Altbundeskanzler Der letzte Patriarch

Helmut Kohl hat die historisch einmalige Chance genutzt, den Deutschen die Einheit wiederzugeben.

Von Steffen Honig 16.06.2017, 20:15

Wenn Helmut Kohl einen Raum betrat, nahm er ihn förmlich ein. Schon durch seine imposante Statur. Und durch den Nimbus des keinen Widerspruch duldenden Staatslenkers. Diese Aura wurde mit jedem Jahr seiner Kanzlerschaft größer. Kohl pflegte sie gern selbst, wenn er etwa vom schicksalhaften „Mantel der Geschichte“ sprach.

Als er 1982 an die Macht kam, hätte ihm wohl niemand zugetraut, die Bundesrepublik Deutschland lange regieren zu können. Kohl strafte die Zweifler Lügen: Beinahe für die Dauer einer Generation lernten die Schüler, dass der deutsche Bundeskanzler Helmut Kohl heißt. Die Umgewöhnung nach der Abwahl des Patriarchen 1998 fiel dem Land schwer.

Kohl war als Konservativer fest in CDU und Marktwirtschaft verankert. Sein Wirken für ein einiges Europa ist beispielhaft bis heute. Die deutsch-französische Freundschaft war für Kohl ein unzerstörbares Gut, an Maastricht-Vertrag und Euro hatte er eine entscheidende Aktie.

Helmut Kohl war ein gesamtdeutscher Politiker lange vor der Wende des Jahres 1989. Seine Frau Hannelore war in Leipzig aufgewachsen, er hatte eine innere Verbindung zur Wiedervereinigung. Als die Mauer fiel, hatte er das politische Thema seines Lebens gefunden – die Vollendung der Einheit.

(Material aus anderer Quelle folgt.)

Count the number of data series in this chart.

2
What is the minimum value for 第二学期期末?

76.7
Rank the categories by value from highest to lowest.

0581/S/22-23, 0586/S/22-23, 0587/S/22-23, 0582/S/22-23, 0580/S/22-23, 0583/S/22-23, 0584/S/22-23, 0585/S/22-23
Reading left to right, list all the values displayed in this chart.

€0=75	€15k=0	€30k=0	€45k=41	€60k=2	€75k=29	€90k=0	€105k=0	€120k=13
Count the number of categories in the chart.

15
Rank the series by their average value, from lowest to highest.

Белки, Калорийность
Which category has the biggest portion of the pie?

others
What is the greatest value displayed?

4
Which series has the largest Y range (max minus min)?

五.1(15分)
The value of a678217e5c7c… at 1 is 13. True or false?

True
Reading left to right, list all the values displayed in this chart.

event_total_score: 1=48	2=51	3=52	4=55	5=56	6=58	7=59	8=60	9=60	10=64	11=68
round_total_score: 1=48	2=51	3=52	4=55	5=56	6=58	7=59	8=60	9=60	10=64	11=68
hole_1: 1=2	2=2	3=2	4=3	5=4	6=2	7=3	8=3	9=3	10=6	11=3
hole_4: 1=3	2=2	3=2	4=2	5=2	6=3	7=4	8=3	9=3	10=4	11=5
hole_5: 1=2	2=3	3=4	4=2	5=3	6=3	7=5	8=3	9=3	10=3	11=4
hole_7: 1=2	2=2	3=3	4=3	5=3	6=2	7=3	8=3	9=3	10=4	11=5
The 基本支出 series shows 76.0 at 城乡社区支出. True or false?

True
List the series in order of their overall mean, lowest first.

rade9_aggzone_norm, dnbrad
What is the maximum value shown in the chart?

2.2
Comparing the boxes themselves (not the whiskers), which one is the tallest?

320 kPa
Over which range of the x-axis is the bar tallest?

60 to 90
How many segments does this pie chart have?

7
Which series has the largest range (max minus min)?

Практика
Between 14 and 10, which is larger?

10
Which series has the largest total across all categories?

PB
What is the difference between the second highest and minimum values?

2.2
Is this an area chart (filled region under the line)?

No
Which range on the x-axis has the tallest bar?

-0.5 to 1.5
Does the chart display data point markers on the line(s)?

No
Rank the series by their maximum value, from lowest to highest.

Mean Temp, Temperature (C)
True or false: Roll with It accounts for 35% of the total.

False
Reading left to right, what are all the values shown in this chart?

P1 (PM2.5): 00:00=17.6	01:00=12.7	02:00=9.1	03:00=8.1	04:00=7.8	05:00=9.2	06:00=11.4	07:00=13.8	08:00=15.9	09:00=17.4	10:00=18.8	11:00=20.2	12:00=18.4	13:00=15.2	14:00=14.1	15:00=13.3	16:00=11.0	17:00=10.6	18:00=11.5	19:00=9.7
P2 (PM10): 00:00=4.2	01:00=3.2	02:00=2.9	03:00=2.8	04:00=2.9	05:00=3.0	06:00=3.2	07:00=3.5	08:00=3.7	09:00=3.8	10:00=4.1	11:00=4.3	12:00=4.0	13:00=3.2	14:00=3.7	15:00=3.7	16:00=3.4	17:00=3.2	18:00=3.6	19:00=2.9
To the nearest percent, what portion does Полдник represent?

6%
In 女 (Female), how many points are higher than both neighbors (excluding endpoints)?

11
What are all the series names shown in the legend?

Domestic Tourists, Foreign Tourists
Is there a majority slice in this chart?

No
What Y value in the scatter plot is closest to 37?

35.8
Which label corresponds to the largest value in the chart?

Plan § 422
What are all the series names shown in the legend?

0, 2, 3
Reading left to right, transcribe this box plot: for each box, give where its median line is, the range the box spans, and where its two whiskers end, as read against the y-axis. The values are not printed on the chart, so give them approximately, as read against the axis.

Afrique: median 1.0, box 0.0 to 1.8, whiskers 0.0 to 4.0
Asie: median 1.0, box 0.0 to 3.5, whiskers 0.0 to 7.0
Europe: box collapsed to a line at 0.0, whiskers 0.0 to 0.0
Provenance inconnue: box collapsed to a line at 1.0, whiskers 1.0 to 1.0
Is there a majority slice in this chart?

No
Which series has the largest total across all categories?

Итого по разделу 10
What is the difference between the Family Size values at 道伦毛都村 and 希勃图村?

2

Dass dies innerhalb eines Jahres gelang, grenzt an ein Wunder. Auch wenn sein Versprechen von „blühenden Landschaften“ mehr Wunsch denn Wirklichkeit war. Nur den Fluch der späten 1990er Jahre, als er Wahl und dann Parteivorsitz verlor, weil er in der CDU-Spendenaffäre mauerte, wurde er nie wieder los.

Helmut Kohl ist eine weltweit anerkannte Persönlichkeit. Er hat die historisch einmalige Chance genutzt, den Deutschen 45 Jahre nach dem von ihnen angezettelten Zweiten Weltkrieg die Einheit wiederzugeben. Sie zu voller Blüte zu bringen, ist sein Vermächtnis.